#' ---
#' title: "Homework 3"
#' author: "Charlotte"
#' date: "23 October 2015"
#' output: word_document
#' ---
#'
library(ggplot2)
#' ## Q1 Two sample t-test
cdc <- read.csv(url('http://stat511.cwick.co.nz/homeworks/cdc.csv'))
cdc$wt_diff <- with(cdc, weight - wtdesire)
t.test(wt_diff ~ exerany, data = cdc, var.equal = TRUE)
#'
#'*(1pt for code)*
#'
#' ### Statistical Summary:
#'
#' There is **strong** evidence to suggest that the **mean desired weight loss** for **those who exercised in the last month** is not equal to the **mean desired weight loss** for **those who did not exercise in the last month**
#' (two sample t-test statistic = 3.245, df = 998, **p = 0.001**).
#'
#' It is estimated that those who exercised in the last month
#' have a mean desired weight loss **5.5 lbs lower** than those who did not
#' exercise in the last month.
#'
#' With 95% confidence the mean desired weight loss for those who
#' exercised in the last month is between **2.2 and 8.8 lbs lower** than the
#' mean desired weight loss of those who did not
#' exercise in the last month.
#'
#'*(3pts summary)*
#'
#' ## Q2 A Randomization Test
#' ### Parts 1 and 2)
#'
#' *(1pt for each part: groupings, test-stats, null dist , p-value, summary, study design)*
#'
#+ echo = FALSE
hw3 <- data.frame(Score = c(0, 3, 0, 3, 9),
Treatment = c("Placebo", "Placebo",
"New drug", "New drug", "New drug"))
obs_test_stat <- mean(subset(hw3, Treatment == "New drug")$Score) -
mean(subset(hw3, Treatment == "Placebo")$Score)
placebo_groups <- combn(1:nrow(hw3), 2, simplify = FALSE)
test_stats <- sapply(placebo_groups, function(group){
stat <-mean(hw3[-group,"Score"]) - mean(hw3[group, "Score"])
})
group_labels <- t(sapply(placebo_groups, function(group){
c(paste(hw3[group,"Score"], collapse = ", "),
paste(hw3[-group,"Score"], collapse = ", "))
}))
tab <- data.frame( group_labels, test_stats)

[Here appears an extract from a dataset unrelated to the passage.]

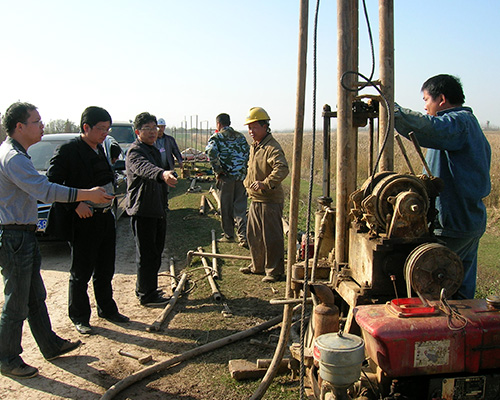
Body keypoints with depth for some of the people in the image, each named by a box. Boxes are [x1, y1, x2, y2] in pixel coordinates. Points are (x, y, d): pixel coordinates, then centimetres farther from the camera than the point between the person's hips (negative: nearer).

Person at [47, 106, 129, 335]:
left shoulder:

names(tab) <- c("Placebo scores", "New drug Scores", "Test statistic")
tab
#'
#' ### Part 3)
#' Since, the patients were randomly assigned to groups, all 10 random combinations
#' of patients to two groups (size 2 and 3) are equally likely to occur. So,
#' the test-statistics from these 10 groupings represent the randomization distribution.
#' By assuming the null hypothesis is true, we are able to calculate these test
#' statistics because if the effect of the new drug does not differ from the effect of
#' the placebo, then the 5 patients' observed BP changes would occur no matter which
#' treatment they were assigned to (e.g., no matter what group subject A was in we would
#' observe a reduction in BP of 0).
#' These test statistics are therefore the randomization distribution assuming
#' the null is true, by definition the null distribution.
#' The null distribution is plotted below (not required).
#+ fig.width = 6, fig.height = 2, echo = FALSE
ggplot(data=tab,aes(x=test_stats)) +
geom_dotplot(binwidth = .5) +
ggtitle("Null Distribution for Drug Randomization Test") +
scale_x_continuous(breaks = c(-5, -2.5, 0, 2.5, 5))
p <- mean(abs(test_stats) >= obs_test_stat)
#' ### Part 4)
#' The observed test statistic is `r obs_test_stat`. In total there were
#' `r sum(abs(test_stats) >= obs_test_stat)` random groupings that
#' gave a test-statistic as extreme or more extreme than the observed
#' test-statistic (i.e. further or as far from zero).
#' **p-value = `r sum(abs(test_stats) >= obs_test_stat)`/10** = `r p`.
#'
#' ### Part 5)
#' There is **no evidence** to suggest that the effect of the new drug
#' differed from the effect of the placebo **for patients in this
#' study** (randomization test, p = 0.9).
#'
#' ### Part 6)
#' This experiment was poorly designed because there is no way to reject
#' the null hypothesis given this study's null distribution. The smallest
#' possible p-value we could get in this study is 1/10 = 0.10. A p-value of 0.10
#' is not small enough to reject the null hypothesis; therefore, given
#' this data, there is no way to reject the null.